Blij waren Helena en geslachtsdeel dan ook wanneer zij, na exact een half jaar gescheiden te zijn, elkaar op de Keyserlei toevallig weer ontmoetten. Het geslachtsdeel was inmiddels evenwel de spraak weer kwijt; het kruidenmengsel diende om de zes maanden toegediend te worden.
Gisteravond belde Helena bij me aan. ‘Ik heb groot nieuws!’ zo sprak ze en vertelde me het gebeurde. (Het begin van het verhaal wist ik; ik had hen immers met eigen ogen afscheid zien nemen. Dat zij terug verenigd waren wist ik nog niet).

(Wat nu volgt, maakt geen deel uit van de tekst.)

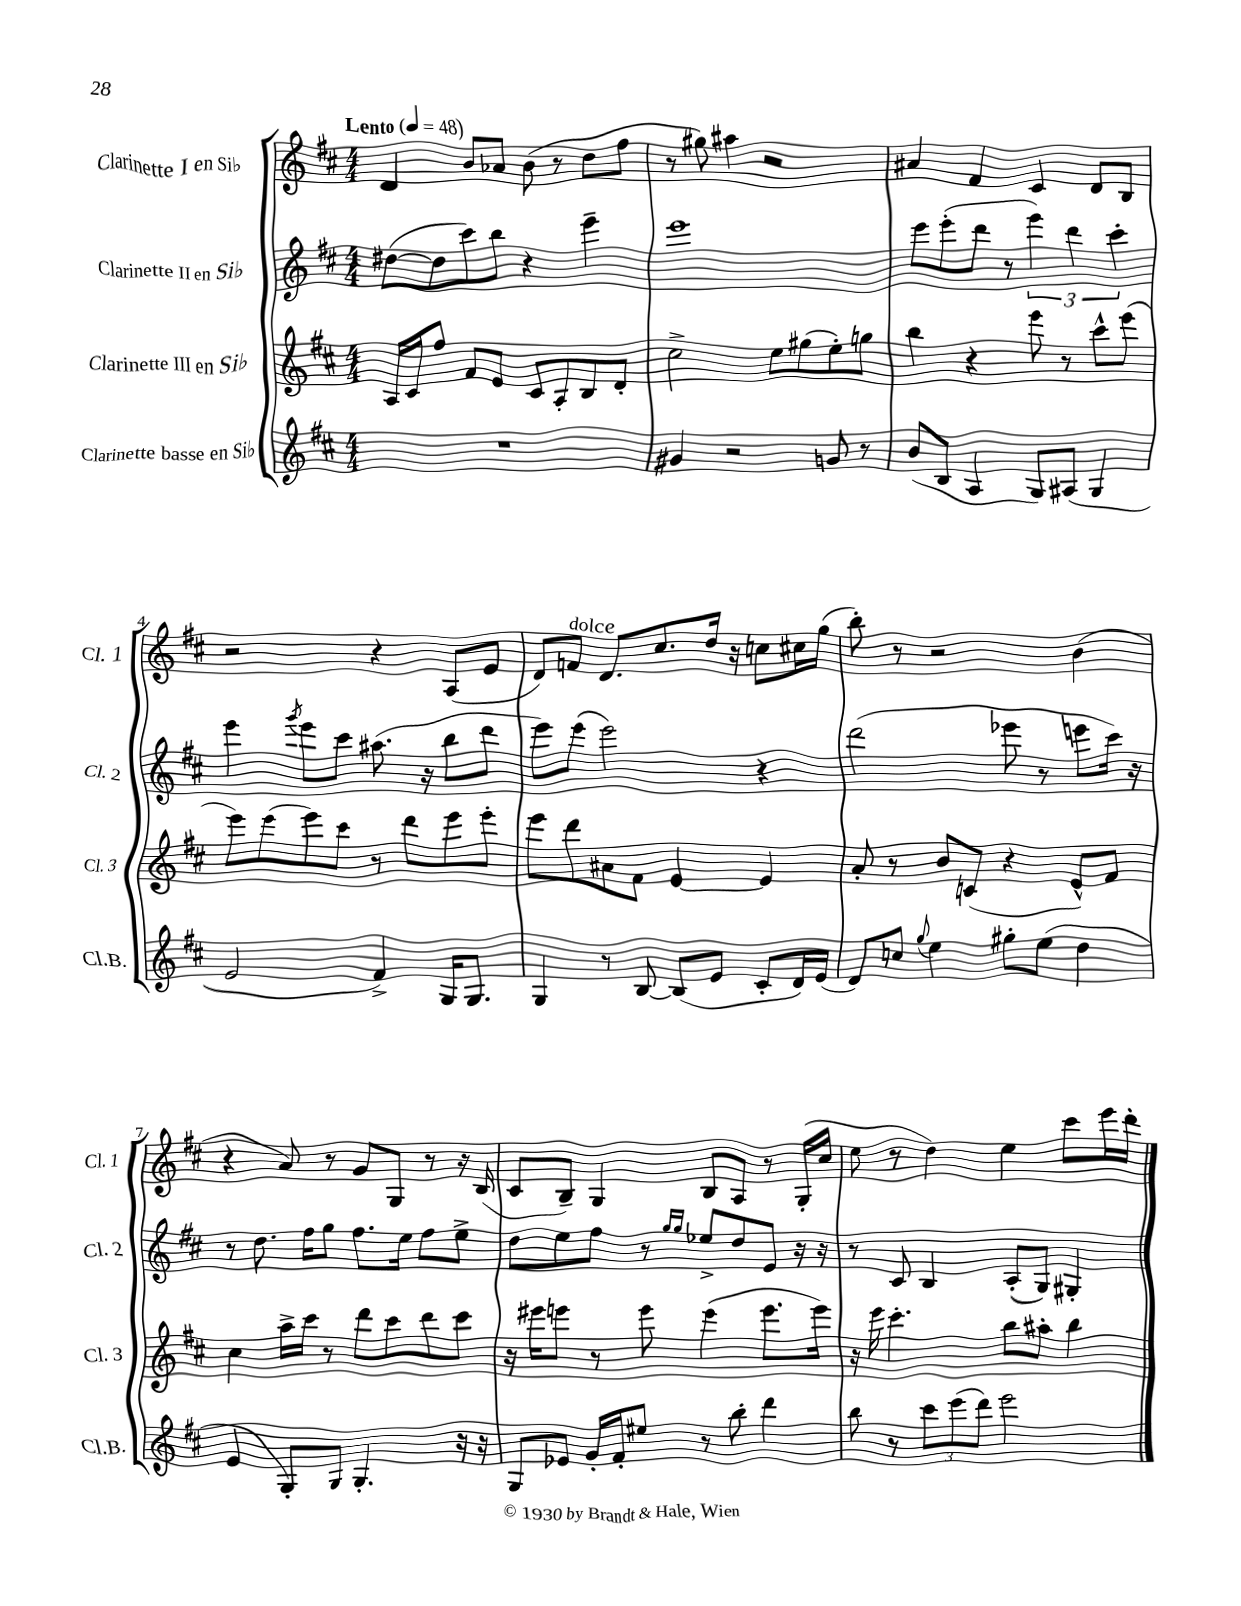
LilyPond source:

<<
\new StaffGroup <<
\new Staff = "s0" \with { instrumentName = "Clarinette I en Sib" shortInstrumentName = "Cl. 1" } {
    \clef treble \key d \major \numericTimeSignature \time 4/4 \tempo "Lento" 4 = 48
    d'4 b'8 aes'8 b'8( r8 d''8 fis''8 |
    r8 gis''8) ais''4 r2 |
    ais'4 fis'4 cis'4 d'8 b8 |
    r2 r4 a8( e'8 |
    d'8) f'8^\markup { \italic "dolce" } d'8. cis''8. d''16 r16 c''8 cis''16 g''16( |
    b''8-.) r8 r2 b'4( |
    r4 a'8) r8 g'8 g8 r8 r16 b16( |
    cis'8 b8--) g4 b8 a8 r8 g16-.( cis''16 |
    e''8 r8 d''4) e''4 cis'''8 e'''16 d'''16-. \bar "|." |
}
\new Staff = "s1" \with { instrumentName = "Clarinette II en Sib" shortInstrumentName = "Cl. 2" } {
    \clef treble \key d \major \numericTimeSignature \time 4/4
    dis''8~( dis''8 cis'''8) b''8 r4 e'''4-- |
    e'''1 |
    e'''8 e'''8-.( d'''8 r8 \tuplet 3/2 { e'''4) d'''4 cis'''4-. } |
    e'''4 \acciaccatura { g'''8 } e'''8 cis'''8 ais''8.( r16 b''8 d'''8 |
    e'''8) e'''8( e'''2) r4 |
    d'''2( ees'''8 r8 e'''8 cis'''16) r16 |
    r8 d''8. fis''16 g''8 fis''8. e''16 fis''8 e''8-> |
    d''8 e''8 fis''8 r8 \grace { g''16 g''16 } ees''8-> d''8 e'8 r16 r16 |
    r8 cis'8 b4 a8-.( g8) gis4-. \bar "|." |
}
\new Staff = "s2" \with { instrumentName = "Clarinette III en Sib" shortInstrumentName = "Cl. 3" } {
    \clef treble \key d \major \numericTimeSignature \time 4/4
    a16 cis'16 fis''8 fis'8 e'8 cis'8 a8-. b8 d'8-. |
    cis''2-> e''8 gis''8( e''8-.) g''8 |
    b''4 r4 e'''8 r8 cis'''8-^ e'''8( |
    e'''8) e'''8( e'''8) cis'''8 r8 d'''8 e'''8 e'''8-. |
    e'''8 d'''8 ais'8 fis'8 e'4~ e'4 |
    a'8-. r8 b'8 c'8( r4 e'8-^) fis'8 |
    cis''4 a''16-> cis'''16 r8 d'''8 cis'''8 d'''8 cis'''8 |
    r16 eis'''16 e'''8 r8 e'''8 e'''4( e'''8. e'''16) |
    r16 e'''16 cis'''4.-. b''8 ais''8-. b''4 \bar "|." |
}
\new Staff = "s3" \with { instrumentName = "Clarinette basse en Sib" shortInstrumentName = "Cl.B." } {
    \clef treble \key d \major \numericTimeSignature \time 4/4
    R1 |
    gis'4 r2 g'8 r8 |
    b'8( b8 a4 g8) ais8( g4 |
    e'2 fis'4->) g16 g8. |
    g4 r8 b8~ b8( e'8 cis'8-. d'16) e'16( |
    d'8) c''8 \appoggiatura { g''8 } e''4 gis''8-. e''8( d''4 |
    e'4 g8-.) g8 g4.-. r16 r16 |
    g8 ees'8 g'16-. fis'16-. eis''8 r8 b''8-. d'''4 |
    b''8 r8 \tuplet 3/2 { cis'''8 e'''8( d'''8) } e'''2 \bar "|." |
}
>>
>>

Om te bewijzen dat ze niet loog, trok ze haar jeans en slipje uit. ‘Ik ben enkel bang, bang dat het nog eens ooit zal gebeuren’ zo sprak ze. ‘Weet jij geen manier om ervoor te zorgen dat mijn geslachtsdeel nooit meer los komt?’
‘Dat moet beslist vastgenageld worden’, zo antwoordde ik.
‘Weet jij hoe dit moet?’ vroeg ze.
‘Ja, zeker’ antwoordde ik. Ik trok mijn broek uit en spijkerde haar geslachtsdeel zo vast dat het in geen eeuwen meer los zou komen.